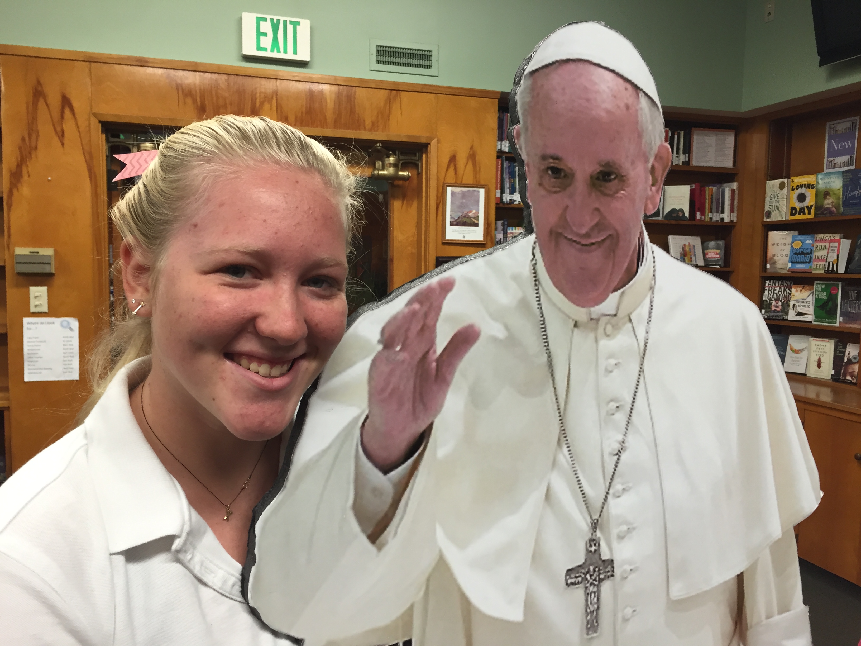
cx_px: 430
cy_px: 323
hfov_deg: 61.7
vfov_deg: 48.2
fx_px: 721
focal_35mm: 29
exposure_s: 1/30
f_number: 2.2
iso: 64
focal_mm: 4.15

What the task requires - When you set down the records above, copy every line exactly and exclude the pictures.

Finished task -
cx_px: 430
cy_px: 323
hfov_deg: 61.7
vfov_deg: 48.2
fx_px: 721
focal_35mm: 29
exposure_s: 1/30
f_number: 2.2
iso: 64
focal_mm: 4.15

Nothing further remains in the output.